(Web interface edit records)
######
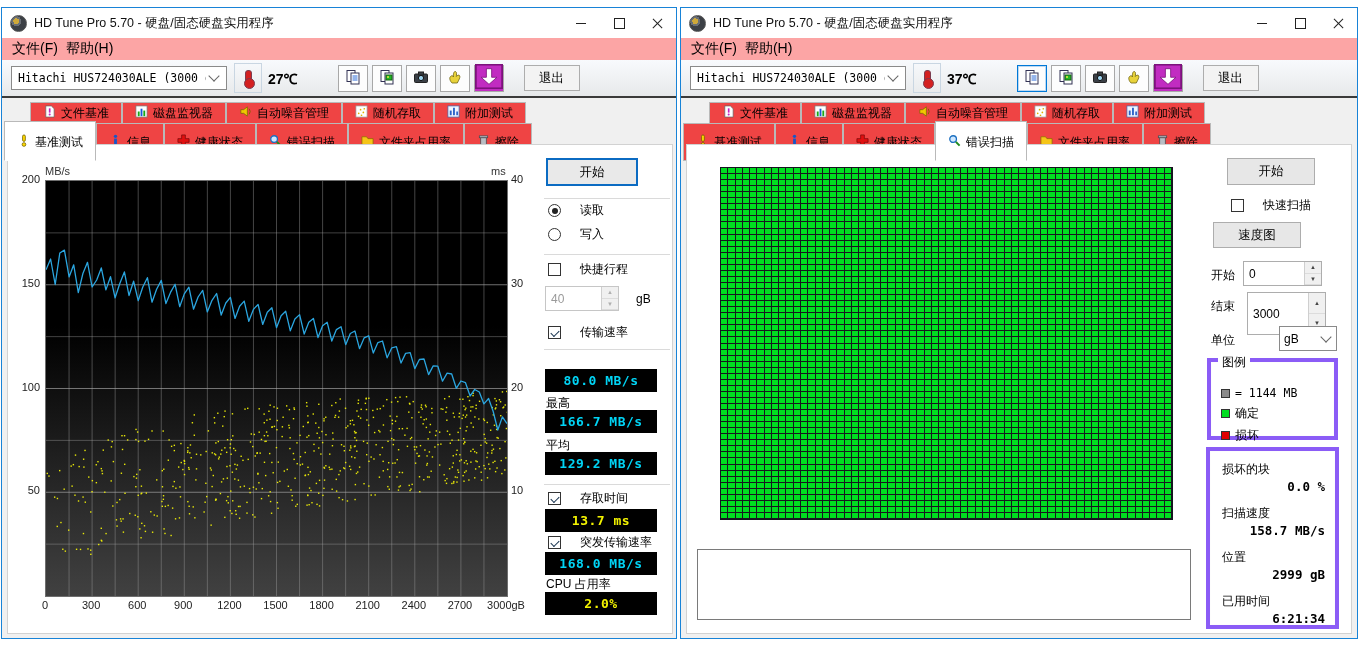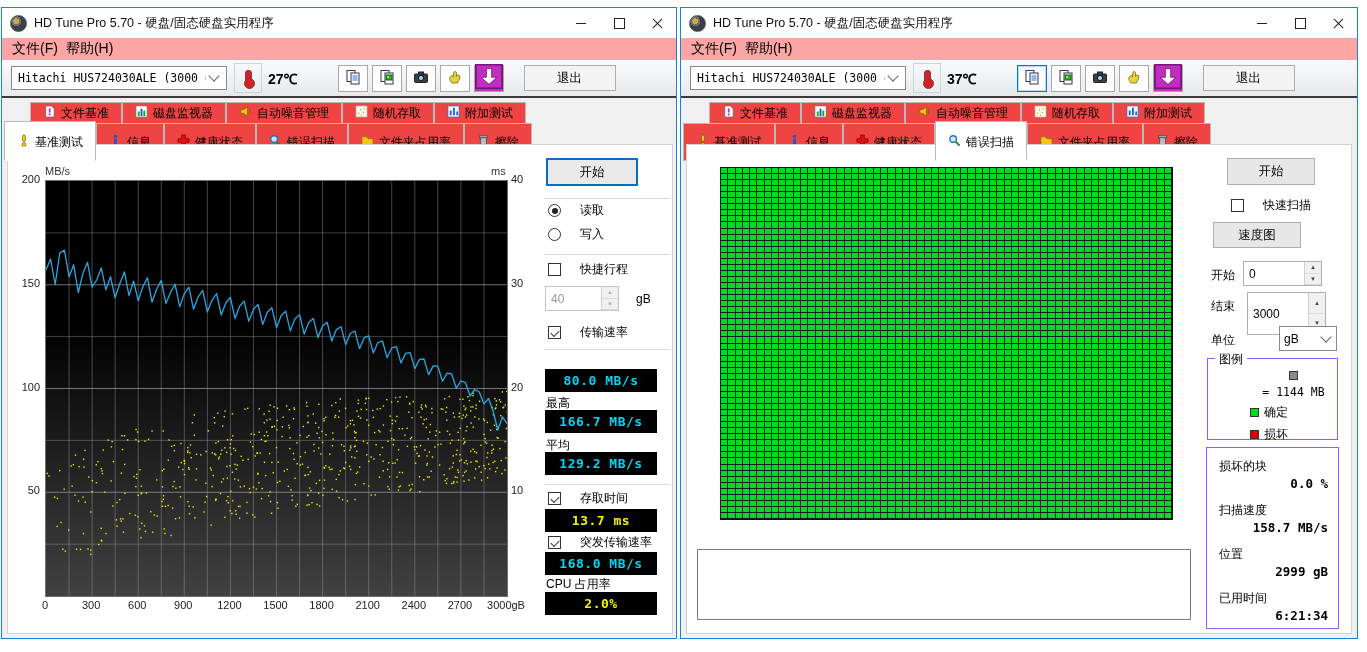--- a/index.html
+++ b/index.html
@@ -39,7 +39,7 @@
   .tool-btn{width:30px;height:27px;background:#fdfdfd;border:1px solid #a8a8a8;display:flex;align-items:center;justify-content:center;box-sizing:border-box;padding:0;}
   .tool-btn.focus{border:1px solid #0078d7;box-shadow:inset 0 0 0 1px #bcd9f2;}
   .tool-btn.fill{padding:0;background:#c12cc1;}
-  .exit-btn{width:92px;height:26px;margin-left:20px;border:1px solid #adadad;background:#f3f3f3;font-size:12.5px;font-family:inherit;}
+  .exit-btn{width:56px;height:26px;margin-left:20px;border:1px solid #adadad;background:#f3f3f3;font-size:12.5px;font-family:inherit;}
 
   
   .tabrow{position:absolute;display:flex;}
######
**TASK PROMPT:**
With the pictures removed, copy the data above word for word.

**EXERCISE ANSWER:**
--- a/index.html
+++ b/index.html
@@ -39,7 +39,7 @@
   .tool-btn{width:30px;height:27px;background:#fdfdfd;border:1px solid #a8a8a8;display:flex;align-items:center;justify-content:center;box-sizing:border-box;padding:0;}
   .tool-btn.focus{border:1px solid #0078d7;box-shadow:inset 0 0 0 1px #bcd9f2;}
   .tool-btn.fill{padding:0;background:#c12cc1;}
-  .exit-btn{width:92px;height:26px;margin-left:20px;border:1px solid #adadad;background:#f3f3f3;font-size:12.5px;font-family:inherit;}
+  .exit-btn{width:56px;height:26px;margin-left:20px;border:1px solid #adadad;background:#f3f3f3;font-size:12.5px;font-family:inherit;}
 
   
   .tabrow{position:absolute;display:flex;}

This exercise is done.